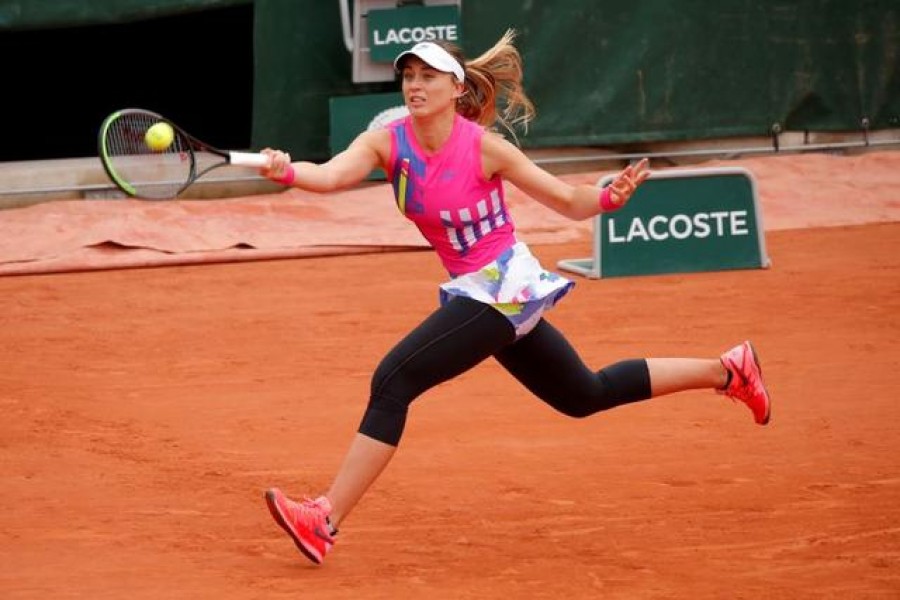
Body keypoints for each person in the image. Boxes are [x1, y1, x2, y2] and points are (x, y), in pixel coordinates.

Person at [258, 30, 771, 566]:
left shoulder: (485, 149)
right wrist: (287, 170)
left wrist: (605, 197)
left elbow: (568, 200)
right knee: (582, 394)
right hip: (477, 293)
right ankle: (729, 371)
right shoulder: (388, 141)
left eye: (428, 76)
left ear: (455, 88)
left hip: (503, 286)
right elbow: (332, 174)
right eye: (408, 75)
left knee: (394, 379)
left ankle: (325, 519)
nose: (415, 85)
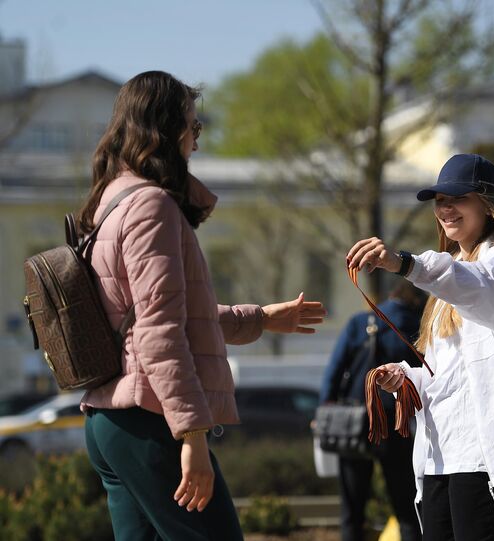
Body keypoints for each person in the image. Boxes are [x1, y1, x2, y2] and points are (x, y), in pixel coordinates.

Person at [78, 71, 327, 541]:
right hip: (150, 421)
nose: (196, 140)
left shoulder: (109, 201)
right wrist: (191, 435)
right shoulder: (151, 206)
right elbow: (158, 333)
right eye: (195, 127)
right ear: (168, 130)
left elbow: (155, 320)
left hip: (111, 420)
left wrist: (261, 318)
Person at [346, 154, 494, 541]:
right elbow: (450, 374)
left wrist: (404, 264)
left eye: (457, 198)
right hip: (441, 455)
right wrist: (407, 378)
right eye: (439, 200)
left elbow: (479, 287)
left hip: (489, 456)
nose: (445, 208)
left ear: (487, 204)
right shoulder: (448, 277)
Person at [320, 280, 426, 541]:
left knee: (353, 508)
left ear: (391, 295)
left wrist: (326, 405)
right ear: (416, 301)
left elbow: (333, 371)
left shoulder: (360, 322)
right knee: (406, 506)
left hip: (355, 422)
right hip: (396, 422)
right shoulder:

==

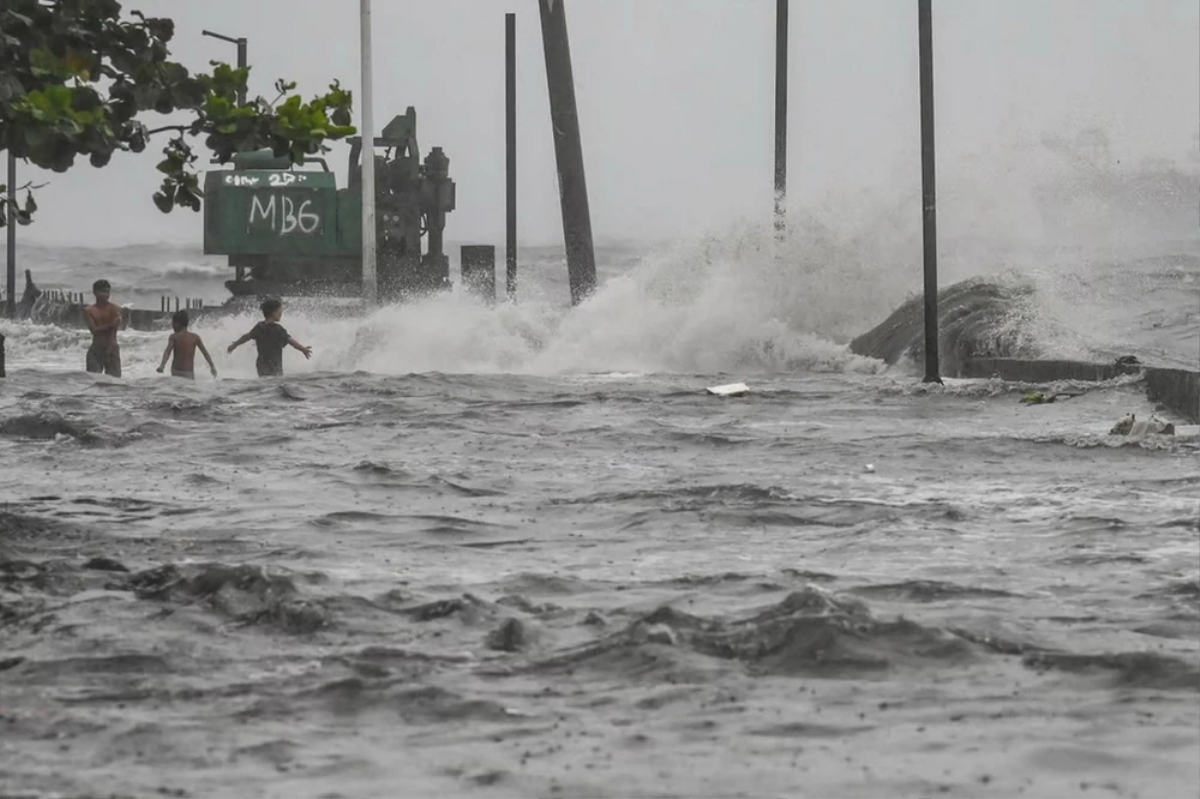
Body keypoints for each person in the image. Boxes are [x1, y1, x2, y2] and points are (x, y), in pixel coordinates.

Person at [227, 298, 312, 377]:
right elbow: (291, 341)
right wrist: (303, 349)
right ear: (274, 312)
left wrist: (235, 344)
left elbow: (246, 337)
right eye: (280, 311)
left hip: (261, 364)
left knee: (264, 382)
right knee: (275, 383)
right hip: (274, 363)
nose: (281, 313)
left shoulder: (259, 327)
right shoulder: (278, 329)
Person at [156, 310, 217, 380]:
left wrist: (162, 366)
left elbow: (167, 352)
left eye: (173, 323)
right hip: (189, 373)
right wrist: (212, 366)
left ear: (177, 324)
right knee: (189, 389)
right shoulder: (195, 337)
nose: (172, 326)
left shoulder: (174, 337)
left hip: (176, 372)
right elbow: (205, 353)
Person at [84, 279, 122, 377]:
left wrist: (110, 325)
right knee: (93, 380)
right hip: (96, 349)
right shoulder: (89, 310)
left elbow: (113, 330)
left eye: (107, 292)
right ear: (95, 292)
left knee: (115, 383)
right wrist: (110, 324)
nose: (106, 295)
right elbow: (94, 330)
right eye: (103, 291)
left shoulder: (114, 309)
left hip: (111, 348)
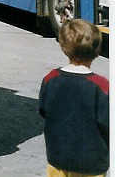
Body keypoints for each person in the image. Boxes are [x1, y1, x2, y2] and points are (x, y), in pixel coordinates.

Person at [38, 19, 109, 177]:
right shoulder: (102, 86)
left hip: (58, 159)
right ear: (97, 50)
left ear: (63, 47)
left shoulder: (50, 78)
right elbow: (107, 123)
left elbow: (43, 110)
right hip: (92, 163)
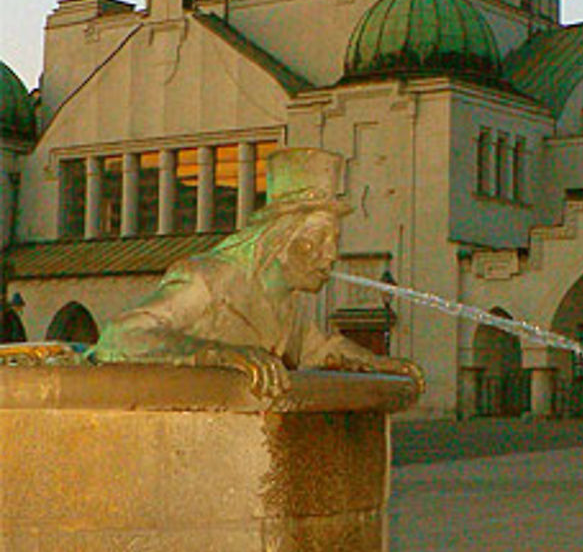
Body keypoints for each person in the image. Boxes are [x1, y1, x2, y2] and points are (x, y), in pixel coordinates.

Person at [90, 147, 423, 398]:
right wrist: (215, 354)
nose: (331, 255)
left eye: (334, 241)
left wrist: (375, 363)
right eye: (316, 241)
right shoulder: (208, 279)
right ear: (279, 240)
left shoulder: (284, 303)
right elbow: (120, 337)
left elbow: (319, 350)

---

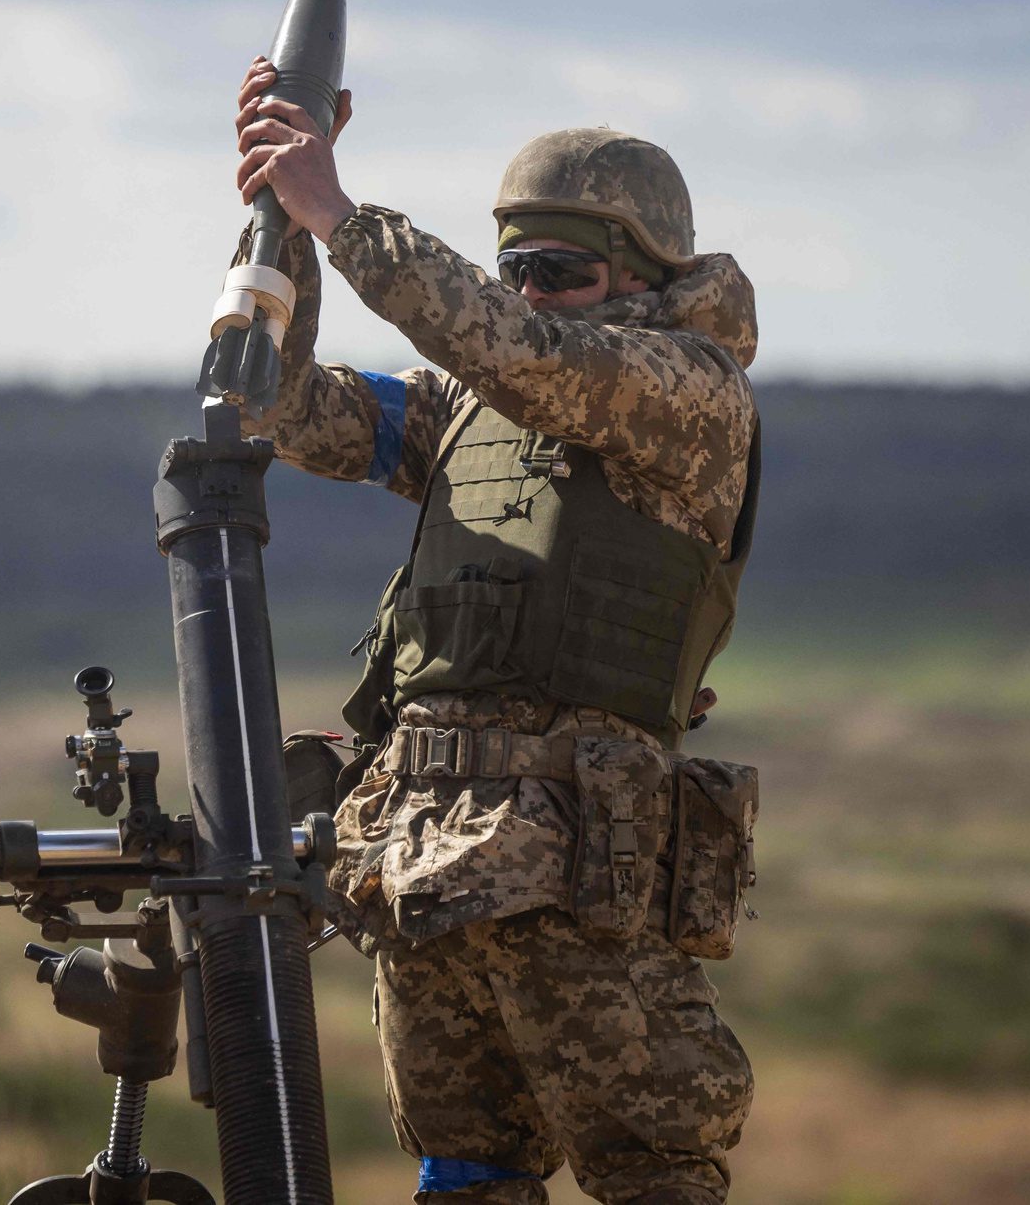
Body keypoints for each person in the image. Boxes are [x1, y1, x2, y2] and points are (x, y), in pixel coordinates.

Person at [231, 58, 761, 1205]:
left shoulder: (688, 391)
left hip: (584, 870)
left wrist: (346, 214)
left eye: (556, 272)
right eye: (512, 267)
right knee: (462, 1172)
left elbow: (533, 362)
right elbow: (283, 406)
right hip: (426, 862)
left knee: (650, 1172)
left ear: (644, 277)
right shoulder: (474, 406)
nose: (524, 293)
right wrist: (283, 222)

■ WHAT NEEDS TO BE DONE
Reproduce the entries above exactly, but only the lines between the line holding "left hip: (261, 364)" and the line holding "right hip: (189, 373)", inclusive.

■ ANSWER TO THE EXERCISE
left hip: (261, 364)
left knee: (264, 382)
right knee: (275, 383)
right hip: (274, 363)
nose: (281, 313)
left shoulder: (259, 327)
right shoulder: (278, 329)
Person at [156, 310, 217, 380]:
left wrist: (162, 366)
left elbow: (167, 352)
left eye: (173, 323)
right hip: (189, 373)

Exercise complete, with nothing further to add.